===== Recorded information
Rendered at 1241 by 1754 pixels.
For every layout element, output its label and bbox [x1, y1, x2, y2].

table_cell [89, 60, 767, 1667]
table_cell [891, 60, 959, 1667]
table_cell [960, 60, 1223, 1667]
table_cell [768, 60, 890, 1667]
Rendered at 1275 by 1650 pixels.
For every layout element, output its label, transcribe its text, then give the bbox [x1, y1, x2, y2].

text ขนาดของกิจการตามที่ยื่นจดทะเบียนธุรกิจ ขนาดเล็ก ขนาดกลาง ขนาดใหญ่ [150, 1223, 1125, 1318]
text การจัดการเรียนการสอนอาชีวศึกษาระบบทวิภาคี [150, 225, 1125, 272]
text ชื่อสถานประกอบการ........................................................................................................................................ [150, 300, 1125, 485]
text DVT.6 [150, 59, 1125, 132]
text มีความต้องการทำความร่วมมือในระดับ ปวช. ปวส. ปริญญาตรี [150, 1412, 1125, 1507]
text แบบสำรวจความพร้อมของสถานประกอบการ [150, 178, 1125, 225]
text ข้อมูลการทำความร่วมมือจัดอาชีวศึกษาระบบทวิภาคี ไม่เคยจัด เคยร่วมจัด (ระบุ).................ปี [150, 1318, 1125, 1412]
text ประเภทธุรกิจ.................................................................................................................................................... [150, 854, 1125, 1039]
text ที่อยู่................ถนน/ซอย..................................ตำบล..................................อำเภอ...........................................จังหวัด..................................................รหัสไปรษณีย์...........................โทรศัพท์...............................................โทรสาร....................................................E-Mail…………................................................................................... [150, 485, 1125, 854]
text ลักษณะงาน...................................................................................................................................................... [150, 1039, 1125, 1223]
==========
### Problem to work on
The answer is every line in the data where the word "Rendered" appears.

### Answer section
Rendered at 1241 by 1754 pixels.
Rendered at 1275 by 1650 pixels.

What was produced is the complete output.